Task data:
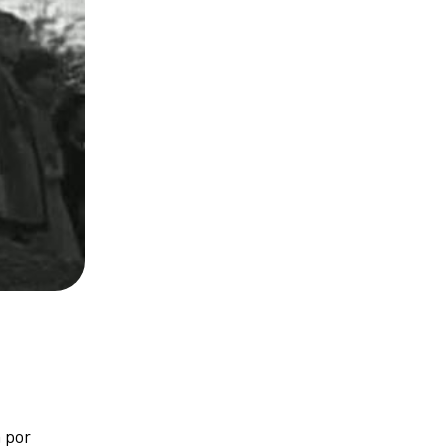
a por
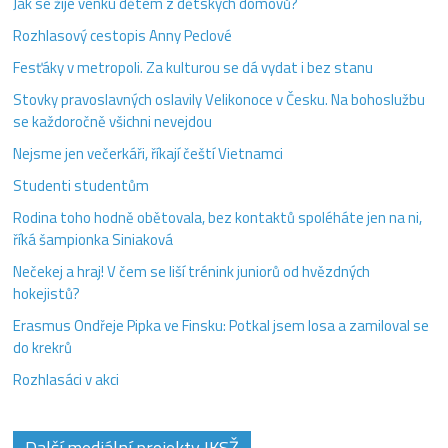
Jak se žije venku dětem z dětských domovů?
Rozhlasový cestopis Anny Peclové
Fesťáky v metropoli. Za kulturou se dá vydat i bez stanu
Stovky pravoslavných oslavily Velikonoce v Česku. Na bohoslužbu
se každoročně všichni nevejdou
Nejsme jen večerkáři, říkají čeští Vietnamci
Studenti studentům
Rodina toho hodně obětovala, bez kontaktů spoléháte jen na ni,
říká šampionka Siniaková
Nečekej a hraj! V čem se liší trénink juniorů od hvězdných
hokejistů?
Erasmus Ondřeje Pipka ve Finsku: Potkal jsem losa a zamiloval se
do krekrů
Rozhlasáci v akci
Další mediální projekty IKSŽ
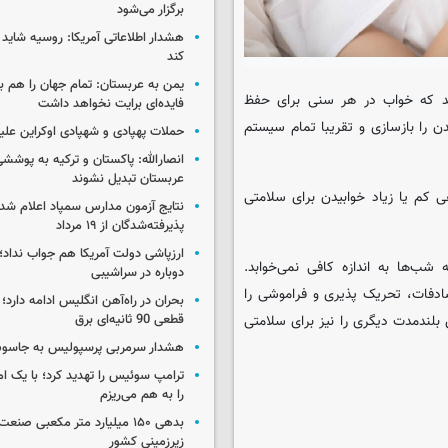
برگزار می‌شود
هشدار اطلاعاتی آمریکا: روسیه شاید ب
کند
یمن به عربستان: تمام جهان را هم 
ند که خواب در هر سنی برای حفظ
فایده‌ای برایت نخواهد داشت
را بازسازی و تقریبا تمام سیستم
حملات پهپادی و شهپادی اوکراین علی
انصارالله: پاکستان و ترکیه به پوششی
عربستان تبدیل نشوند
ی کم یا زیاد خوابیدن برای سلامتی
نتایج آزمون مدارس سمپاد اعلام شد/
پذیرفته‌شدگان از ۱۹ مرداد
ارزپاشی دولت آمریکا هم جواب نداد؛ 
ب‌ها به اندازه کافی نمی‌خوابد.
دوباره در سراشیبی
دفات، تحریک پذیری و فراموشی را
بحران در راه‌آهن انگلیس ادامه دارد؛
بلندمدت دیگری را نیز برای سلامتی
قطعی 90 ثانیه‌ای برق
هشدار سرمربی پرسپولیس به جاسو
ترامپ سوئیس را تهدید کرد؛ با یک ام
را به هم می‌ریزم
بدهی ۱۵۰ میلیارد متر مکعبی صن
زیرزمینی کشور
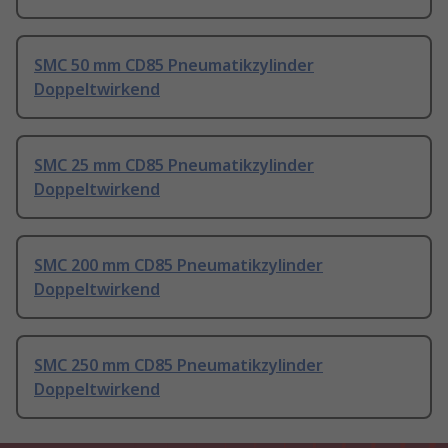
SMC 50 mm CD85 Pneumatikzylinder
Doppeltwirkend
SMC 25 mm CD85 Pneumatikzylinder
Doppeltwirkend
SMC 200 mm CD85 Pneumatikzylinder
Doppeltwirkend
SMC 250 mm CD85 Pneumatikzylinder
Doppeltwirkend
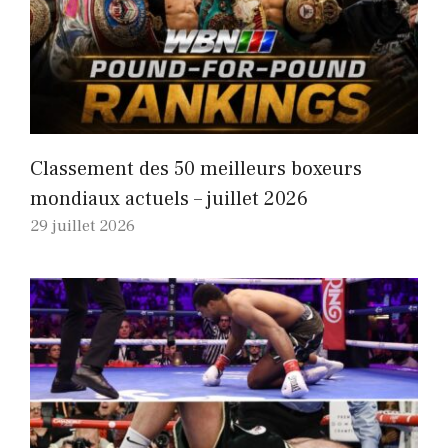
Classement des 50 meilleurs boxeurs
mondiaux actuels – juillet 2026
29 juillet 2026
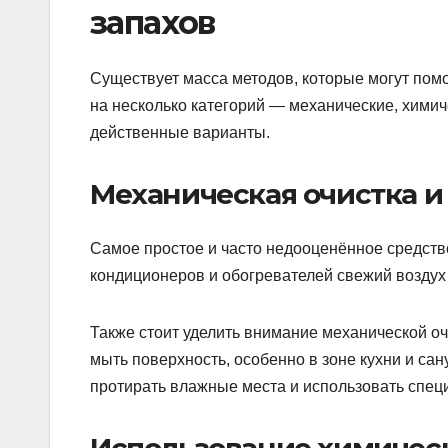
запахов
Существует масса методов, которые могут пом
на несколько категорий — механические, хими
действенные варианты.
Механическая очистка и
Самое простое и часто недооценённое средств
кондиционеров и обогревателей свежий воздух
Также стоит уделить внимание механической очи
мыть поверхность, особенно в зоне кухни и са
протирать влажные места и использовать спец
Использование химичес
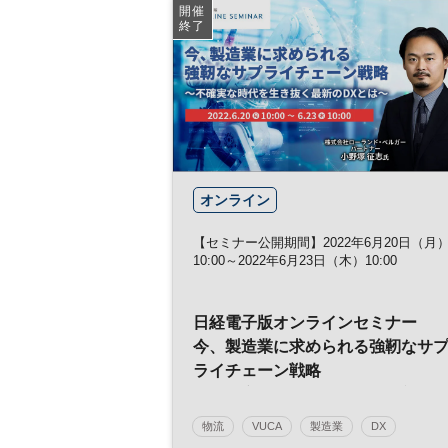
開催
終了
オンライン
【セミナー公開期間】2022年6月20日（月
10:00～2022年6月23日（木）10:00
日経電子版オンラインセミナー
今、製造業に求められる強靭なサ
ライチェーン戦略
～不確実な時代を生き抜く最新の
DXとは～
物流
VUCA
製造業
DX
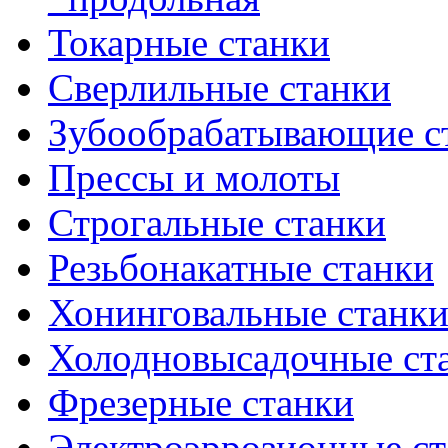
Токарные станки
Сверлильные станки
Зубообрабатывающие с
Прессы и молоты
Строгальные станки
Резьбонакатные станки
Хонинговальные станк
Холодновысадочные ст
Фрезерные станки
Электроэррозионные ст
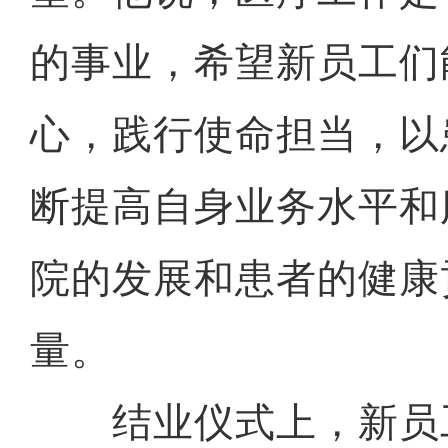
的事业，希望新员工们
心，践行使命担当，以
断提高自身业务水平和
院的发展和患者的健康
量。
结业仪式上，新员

Your assignment: Copy the text of every listing above line for line, leaving out the pictures.

Task output:
a por
Jak se žije venku dětem z dětských domovů?
Rozhlasový cestopis Anny Peclové
Fesťáky v metropoli. Za kulturou se dá vydat i bez stanu
Stovky pravoslavných oslavily Velikonoce v Česku. Na bohoslužbu
se každoročně všichni nevejdou
Nejsme jen večerkáři, říkají čeští Vietnamci
Studenti studentům
Rodina toho hodně obětovala, bez kontaktů spoléháte jen na ni,
říká šampionka Siniaková
Nečekej a hraj! V čem se liší trénink juniorů od hvězdných
hokejistů?
Erasmus Ondřeje Pipka ve Finsku: Potkal jsem losa a zamiloval se
do krekrů
Rozhlasáci v akci
Další mediální projekty IKSŽ
برگزار می‌شود
هشدار اطلاعاتی آمریکا: روسیه شاید ب
کند
یمن به عربستان: تمام جهان را هم 
ند که خواب در هر سنی برای حفظ
فایده‌ای برایت نخواهد داشت
را بازسازی و تقریبا تمام سیستم
حملات پهپادی و شهپادی اوکراین علی
انصارالله: پاکستان و ترکیه به پوششی
عربستان تبدیل نشوند
ی کم یا زیاد خوابیدن برای سلامتی
نتایج آزمون مدارس سمپاد اعلام شد/
پذیرفته‌شدگان از ۱۹ مرداد
ارزپاشی دولت آمریکا هم جواب نداد؛ 
ب‌ها به اندازه کافی نمی‌خوابد.
دوباره در سراشیبی
دفات، تحریک پذیری و فراموشی را
بحران در راه‌آهن انگلیس ادامه دارد؛
بلندمدت دیگری را نیز برای سلامتی
قطعی 90 ثانیه‌ای برق
هشدار سرمربی پرسپولیس به جاسو
ترامپ سوئیس را تهدید کرد؛ با یک ام
را به هم می‌ریزم
بدهی ۱۵۰ میلیارد متر مکعبی صن
زیرزمینی کشور
SMC 50 mm CD85 Pneumatikzylinder
Doppeltwirkend
SMC 25 mm CD85 Pneumatikzylinder
Doppeltwirkend
SMC 200 mm CD85 Pneumatikzylinder
Doppeltwirkend
SMC 250 mm CD85 Pneumatikzylinder
Doppeltwirkend
Classement des 50 meilleurs boxeurs
mondiaux actuels – juillet 2026
29 juillet 2026
запахов
Существует масса методов, которые могут пом
на несколько категорий — механические, хими
действенные варианты.
Механическая очистка и
Самое простое и часто недооценённое средств
кондиционеров и обогревателей свежий воздух
Также стоит уделить внимание механической очи
мыть поверхность, особенно в зоне кухни и са
протирать влажные места и использовать спец
Использование химичес
開催
終了
オンライン
【セミナー公開期間】2022年6月20日（月
10:00～2022年6月23日（木）10:00
日経電子版オンラインセミナー
今、製造業に求められる強靭なサ
ライチェーン戦略
～不確実な時代を生き抜く最新の
DXとは～
物流
VUCA
製造業
DX
Токарные станки
Сверлильные станки
Зубообрабатывающие с
Прессы и молоты
Строгальные станки
Резьбонакатные станки
Хонинговальные станк
Холодновысадочные ст
Фрезерные станки
Электроэррозионные ст
的事业，希望新员工们
心，践行使命担当，以
断提高自身业务水平和
院的发展和患者的健康
量。
结业仪式上，新员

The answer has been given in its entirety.